What you will do:
Pick every line out of the entries below that has the string "системы", and copy it.

==============================

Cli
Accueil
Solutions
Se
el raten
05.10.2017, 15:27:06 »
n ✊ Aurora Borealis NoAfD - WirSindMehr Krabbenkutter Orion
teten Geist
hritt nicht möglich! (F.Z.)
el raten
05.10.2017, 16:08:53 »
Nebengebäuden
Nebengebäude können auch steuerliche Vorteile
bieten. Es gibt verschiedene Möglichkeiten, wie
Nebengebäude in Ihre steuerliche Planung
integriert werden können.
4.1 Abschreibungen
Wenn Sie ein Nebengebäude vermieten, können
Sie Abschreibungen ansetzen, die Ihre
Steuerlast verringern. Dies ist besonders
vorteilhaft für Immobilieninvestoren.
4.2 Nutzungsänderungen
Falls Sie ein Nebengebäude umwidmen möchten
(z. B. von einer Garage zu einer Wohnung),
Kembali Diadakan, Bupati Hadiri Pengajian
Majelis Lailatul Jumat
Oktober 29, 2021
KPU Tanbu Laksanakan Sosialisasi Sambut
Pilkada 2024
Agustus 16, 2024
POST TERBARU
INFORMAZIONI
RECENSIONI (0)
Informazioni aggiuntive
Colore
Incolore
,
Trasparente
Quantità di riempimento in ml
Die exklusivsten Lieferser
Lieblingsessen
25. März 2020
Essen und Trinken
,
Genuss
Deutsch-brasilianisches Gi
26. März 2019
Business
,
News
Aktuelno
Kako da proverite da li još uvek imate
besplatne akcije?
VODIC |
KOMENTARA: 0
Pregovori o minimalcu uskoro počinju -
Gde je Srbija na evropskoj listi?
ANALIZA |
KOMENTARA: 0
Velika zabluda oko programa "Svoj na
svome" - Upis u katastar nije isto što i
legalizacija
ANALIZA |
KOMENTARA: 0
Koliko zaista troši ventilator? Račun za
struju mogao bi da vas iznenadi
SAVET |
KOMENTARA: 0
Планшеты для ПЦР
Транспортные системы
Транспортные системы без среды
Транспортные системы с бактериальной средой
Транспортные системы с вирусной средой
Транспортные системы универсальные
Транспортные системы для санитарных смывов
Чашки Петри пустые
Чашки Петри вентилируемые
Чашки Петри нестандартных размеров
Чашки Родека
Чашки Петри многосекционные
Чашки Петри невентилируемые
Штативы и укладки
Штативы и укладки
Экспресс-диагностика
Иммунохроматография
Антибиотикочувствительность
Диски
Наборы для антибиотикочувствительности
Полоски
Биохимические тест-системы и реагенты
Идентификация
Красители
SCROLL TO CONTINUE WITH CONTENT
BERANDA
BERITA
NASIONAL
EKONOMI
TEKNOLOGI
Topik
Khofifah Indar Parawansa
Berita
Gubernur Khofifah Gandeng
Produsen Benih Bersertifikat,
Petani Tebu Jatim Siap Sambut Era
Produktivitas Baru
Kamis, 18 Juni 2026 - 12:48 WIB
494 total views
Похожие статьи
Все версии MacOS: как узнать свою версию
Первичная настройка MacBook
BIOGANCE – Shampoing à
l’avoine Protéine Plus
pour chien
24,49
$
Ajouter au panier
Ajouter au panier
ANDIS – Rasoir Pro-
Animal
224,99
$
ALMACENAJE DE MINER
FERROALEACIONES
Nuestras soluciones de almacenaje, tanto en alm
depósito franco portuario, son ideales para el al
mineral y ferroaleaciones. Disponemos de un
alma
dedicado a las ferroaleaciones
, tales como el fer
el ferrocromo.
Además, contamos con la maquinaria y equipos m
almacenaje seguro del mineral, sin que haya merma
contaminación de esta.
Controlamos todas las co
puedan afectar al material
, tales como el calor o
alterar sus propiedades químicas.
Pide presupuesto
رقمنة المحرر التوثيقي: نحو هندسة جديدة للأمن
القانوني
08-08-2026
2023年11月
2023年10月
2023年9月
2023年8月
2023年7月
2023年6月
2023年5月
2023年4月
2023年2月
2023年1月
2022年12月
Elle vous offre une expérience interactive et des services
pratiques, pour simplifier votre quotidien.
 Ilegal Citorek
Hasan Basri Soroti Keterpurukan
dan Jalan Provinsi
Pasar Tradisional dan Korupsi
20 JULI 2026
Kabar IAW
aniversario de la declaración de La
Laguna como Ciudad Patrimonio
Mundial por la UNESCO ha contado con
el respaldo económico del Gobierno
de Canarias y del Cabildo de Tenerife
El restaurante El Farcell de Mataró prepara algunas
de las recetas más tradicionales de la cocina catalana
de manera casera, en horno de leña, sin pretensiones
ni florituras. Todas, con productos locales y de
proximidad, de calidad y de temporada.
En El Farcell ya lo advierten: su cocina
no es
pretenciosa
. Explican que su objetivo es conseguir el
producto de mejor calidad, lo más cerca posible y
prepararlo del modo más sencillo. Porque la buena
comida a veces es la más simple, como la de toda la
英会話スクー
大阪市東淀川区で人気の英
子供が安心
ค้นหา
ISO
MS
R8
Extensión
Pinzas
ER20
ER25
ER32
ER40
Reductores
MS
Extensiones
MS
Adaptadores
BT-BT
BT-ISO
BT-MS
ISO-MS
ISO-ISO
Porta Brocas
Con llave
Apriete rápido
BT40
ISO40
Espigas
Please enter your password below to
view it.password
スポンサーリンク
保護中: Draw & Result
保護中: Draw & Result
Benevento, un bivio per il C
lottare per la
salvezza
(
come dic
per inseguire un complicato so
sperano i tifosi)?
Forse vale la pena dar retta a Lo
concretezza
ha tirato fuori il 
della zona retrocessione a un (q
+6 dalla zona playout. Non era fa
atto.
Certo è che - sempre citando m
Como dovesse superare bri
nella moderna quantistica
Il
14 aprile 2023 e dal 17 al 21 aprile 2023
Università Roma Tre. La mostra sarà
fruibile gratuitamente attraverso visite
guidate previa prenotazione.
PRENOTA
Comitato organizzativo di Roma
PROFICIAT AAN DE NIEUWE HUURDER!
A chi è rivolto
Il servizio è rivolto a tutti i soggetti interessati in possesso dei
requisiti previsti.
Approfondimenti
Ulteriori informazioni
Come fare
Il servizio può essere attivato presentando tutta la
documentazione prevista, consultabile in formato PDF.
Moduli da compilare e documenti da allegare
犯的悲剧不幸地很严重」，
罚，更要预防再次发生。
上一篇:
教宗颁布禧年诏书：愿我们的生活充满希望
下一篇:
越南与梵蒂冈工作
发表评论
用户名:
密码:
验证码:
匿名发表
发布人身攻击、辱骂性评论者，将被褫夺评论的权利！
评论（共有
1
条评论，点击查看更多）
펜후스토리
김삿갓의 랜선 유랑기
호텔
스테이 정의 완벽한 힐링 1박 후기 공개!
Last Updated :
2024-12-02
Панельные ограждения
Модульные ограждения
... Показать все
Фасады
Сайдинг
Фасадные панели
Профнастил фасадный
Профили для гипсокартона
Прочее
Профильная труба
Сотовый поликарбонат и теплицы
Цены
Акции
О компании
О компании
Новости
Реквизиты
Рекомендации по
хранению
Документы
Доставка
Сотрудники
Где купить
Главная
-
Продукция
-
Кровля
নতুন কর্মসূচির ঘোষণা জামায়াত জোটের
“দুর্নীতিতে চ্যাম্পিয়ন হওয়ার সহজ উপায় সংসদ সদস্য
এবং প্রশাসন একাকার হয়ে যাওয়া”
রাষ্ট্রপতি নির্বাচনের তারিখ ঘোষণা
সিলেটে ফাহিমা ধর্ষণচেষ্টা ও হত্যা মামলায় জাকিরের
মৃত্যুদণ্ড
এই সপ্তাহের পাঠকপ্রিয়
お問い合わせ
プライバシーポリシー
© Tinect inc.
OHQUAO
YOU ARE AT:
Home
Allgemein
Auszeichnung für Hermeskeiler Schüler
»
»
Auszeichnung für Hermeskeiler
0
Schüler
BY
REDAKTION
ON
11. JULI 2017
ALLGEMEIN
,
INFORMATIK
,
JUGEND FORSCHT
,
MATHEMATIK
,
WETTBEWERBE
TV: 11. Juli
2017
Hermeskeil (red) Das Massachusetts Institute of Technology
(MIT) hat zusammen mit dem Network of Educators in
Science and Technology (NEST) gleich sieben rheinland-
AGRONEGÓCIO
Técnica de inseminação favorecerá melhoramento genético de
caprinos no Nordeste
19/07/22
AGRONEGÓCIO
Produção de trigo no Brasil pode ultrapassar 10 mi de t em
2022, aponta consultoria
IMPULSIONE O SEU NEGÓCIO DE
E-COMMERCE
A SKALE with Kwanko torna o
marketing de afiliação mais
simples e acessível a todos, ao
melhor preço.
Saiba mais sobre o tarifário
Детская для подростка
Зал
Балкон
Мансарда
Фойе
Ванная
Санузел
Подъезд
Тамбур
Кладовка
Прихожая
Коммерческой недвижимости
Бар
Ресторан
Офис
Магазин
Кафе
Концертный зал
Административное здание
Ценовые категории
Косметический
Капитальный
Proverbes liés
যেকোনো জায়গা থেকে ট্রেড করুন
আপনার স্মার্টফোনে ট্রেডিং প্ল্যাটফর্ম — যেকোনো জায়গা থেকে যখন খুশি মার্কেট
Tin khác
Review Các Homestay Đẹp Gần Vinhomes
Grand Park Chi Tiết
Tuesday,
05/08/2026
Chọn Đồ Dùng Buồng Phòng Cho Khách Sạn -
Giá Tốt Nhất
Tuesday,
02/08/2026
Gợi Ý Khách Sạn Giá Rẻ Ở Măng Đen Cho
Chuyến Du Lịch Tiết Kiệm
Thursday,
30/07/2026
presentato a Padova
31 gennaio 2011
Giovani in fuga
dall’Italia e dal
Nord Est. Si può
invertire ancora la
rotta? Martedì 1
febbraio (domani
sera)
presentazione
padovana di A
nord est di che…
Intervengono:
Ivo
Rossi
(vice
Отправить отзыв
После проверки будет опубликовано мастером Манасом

==============================

Solution to this exercise:
Транспортные системы
Транспортные системы без среды
Транспортные системы с бактериальной средой
Транспортные системы с вирусной средой
Транспортные системы универсальные
Транспортные системы для санитарных смывов
Биохимические тест-системы и реагенты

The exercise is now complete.